00:05:00 It's a recurring pattern, not a one-off. If the model can self-inject or leak system prompts, that's an integrity issue worth tracking regardless of whether it's distillation, prompt injection, or something else entirely.

00:05:16

The context layer

00:05:16 LangChain shipped two infrastructure pieces today that point at the same problem. Context Hub gives teams a place to store, version, and collaborate on the files that live around agents — AGENTS.md, skills, policies, examples, generated research files. LangSmith LLM Gateway provides runtime governance: cost limits, PII detection, violation actions.

00:05:40 All inside LangSmith. The framing is Model, Harness, Context. Context is the one that keeps expanding as you build more agents. The other two stay relatively stable. The model changes every few months, and the harness has a few big options. But context — the accumulated instructions, examples, skills, policies, generated files — grows without bound and becomes the actual bottleneck that slows agent development.

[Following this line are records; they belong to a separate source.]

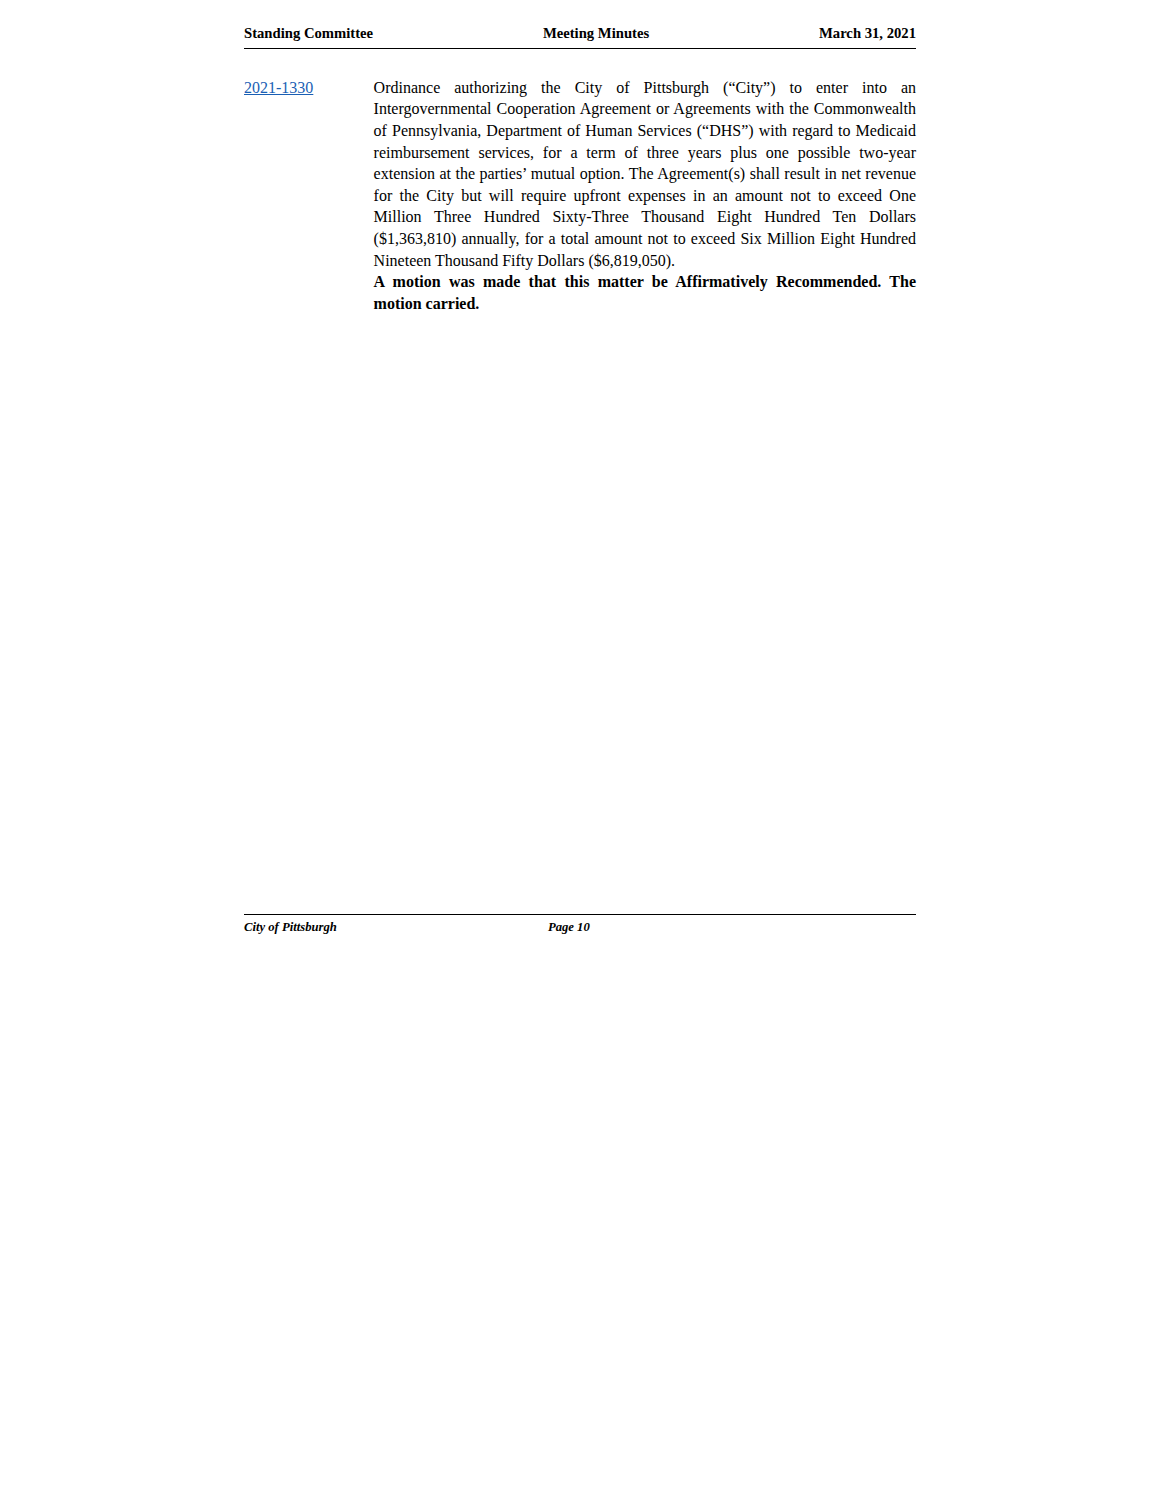Standing Committee
Meeting Minutes
March 31, 2021
2021-1330
Ordinance authorizing the City of Pittsburgh (“City”) to enter into an Intergovernmental Cooperation Agreement or Agreements with the Commonwealth of Pennsylvania, Department of Human Services (“DHS”) with regard to Medicaid reimbursement services, for a term of three years plus one possible two-year extension at the parties’ mutual option. The Agreement(s) shall result in net revenue for the City but will require upfront expenses in an amount not to exceed One Million Three Hundred Sixty-Three Thousand Eight Hundred Ten Dollars ($1,363,810) annually, for a total amount not to exceed Six Million Eight Hundred Nineteen Thousand Fifty Dollars ($6,819,050).
A motion was made that this matter be Affirmatively Recommended. The motion carried.
City of Pittsburgh
Page 10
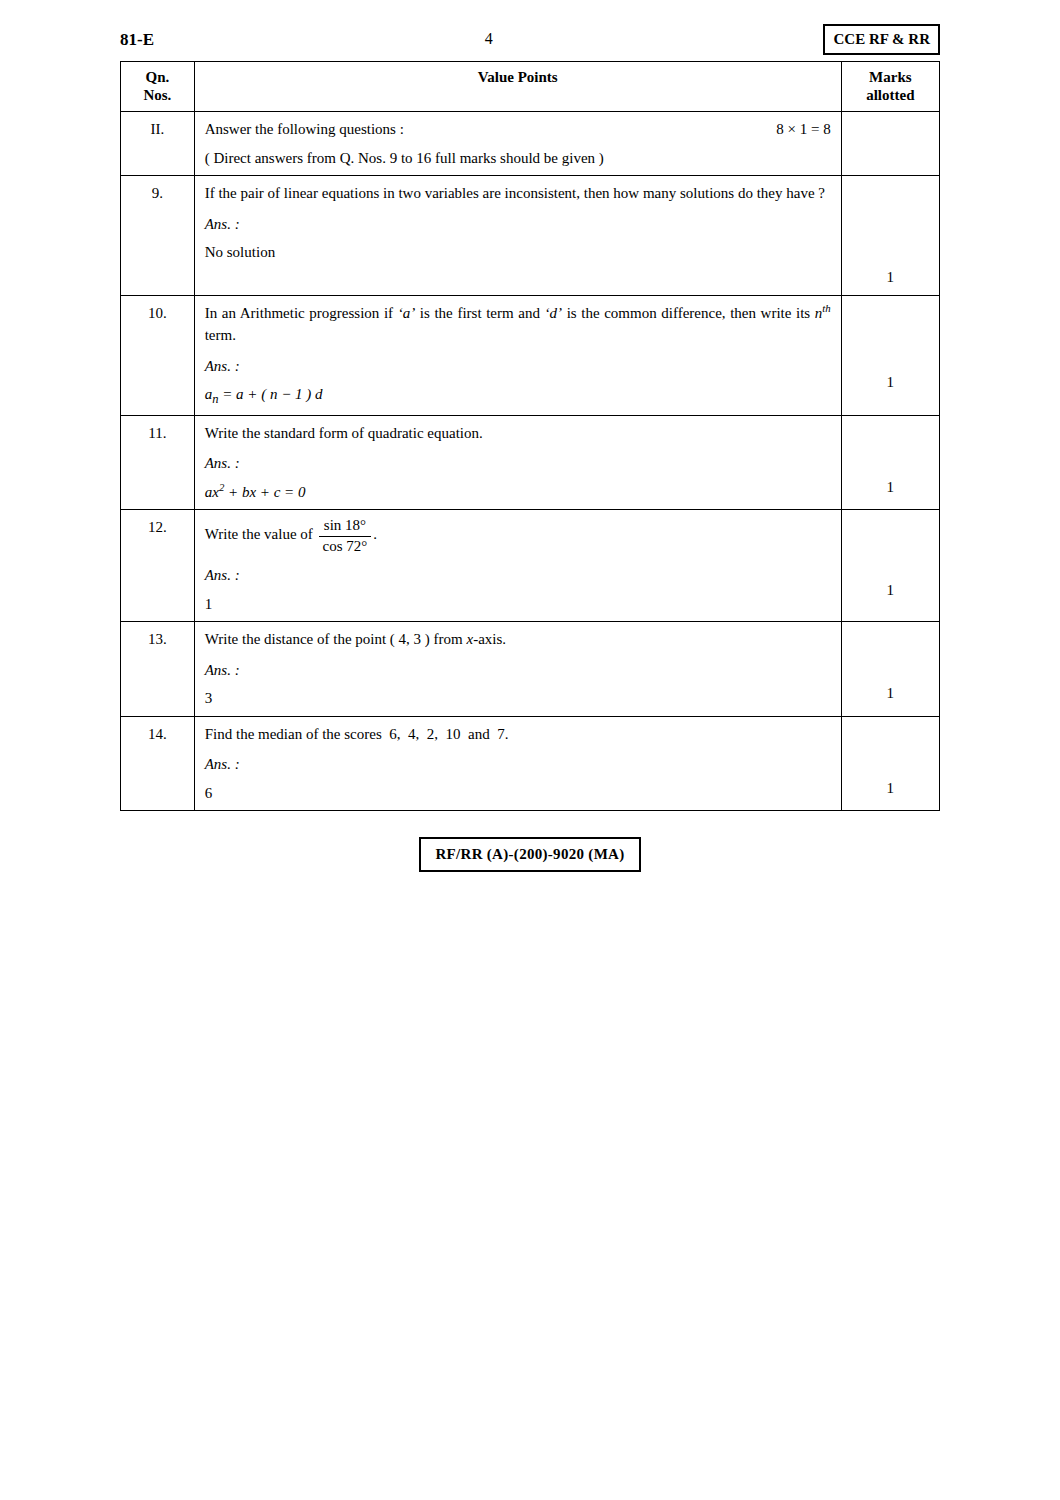81-E 4 CCE RF & RR
| Qn. Nos. | Value Points | Marks allotted |
| --- | --- | --- |
| II. | Answer the following questions : 8 × 1 = 8 ( Direct answers from Q. Nos. 9 to 16 full marks should be given ) | |
| 9. | If the pair of linear equations in two variables are inconsistent, then how many solutions do they have ? Ans. : No solution | 1 |
| 10. | In an Arithmetic progression if ‘a’ is the first term and ‘d’ is the common difference, then write its n th term. Ans. : a n = a + ( n − 1 ) d | 1 |
| 11. | Write the standard form of quadratic equation. Ans. : ax 2 + bx + c = 0 | 1 |
| 12. | Write the value of sin 18° cos 72° . Ans. : 1 | 1 |
| 13. | Write the distance of the point ( 4, 3 ) from x -axis. Ans. : 3 | 1 |
| 14. | Find the median of the scores 6, 4, 2, 10 and 7. Ans. : 6 | 1 |
RF/RR (A)-(200)-9020 (MA)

00:06:10 When context management becomes a formal product category, that's a signal about where the next layer of tooling needs to live. It also signals how much of agent development is just glue work — wiring the right information into the right place at the right time — rather than the model itself.

00:06:31

The quantization settlement

00:06:31 vLLM released a comprehensive study of TurboQuant quantization, and it's useful because it actually tested multiple variants against each other instead of declaring a winner upfront. FP8 is the main result. The --kv-cache-dtype fp8 flag remains the best default for KV cache quantization.

00:06:52 It provides two times the KV cache capacity with negligible accuracy loss and matches BF16 on most performance metrics. TurboQuant k8v4 doesn't provide a significant advantage over FP8. It saves only 2.4 times the KV cache compared to FP8's 2x, while consistently degrading throughput and latency.

00:07:13 The four-bit non-causal variant might be viable for edge deployments where memory is the dominant constraint, but it trades capacity for moderate accuracy, latency, and throughput costs. The three-bit variants show meaningful accuracy drops on reasoning and very long-context tasks, making them poor candidates for production.

00:07:37 The broader pattern is that quantization research is settling into practical trade-offs rather than chasing theoretical optima. The community is getting better at comprehensive benchmarking, which is one of the few things that actually settles these debates.

00:07:56

Sign-off

00:07:56 The infrastructure around the model is becoming the product. OpenAI's mobile play, Zyphra's diffusion model, LangChain's context hub — they're all about the plumbing. Manoj's distillation report and the Opus self-injection tell the other half of the story: the attack surface and integrity layer are widening as fast as the tooling is maturing.

00:08:13 The tools are getting good enough to matter, and the infrastructure is finally catching up. That's the local reading. Seln Oriax.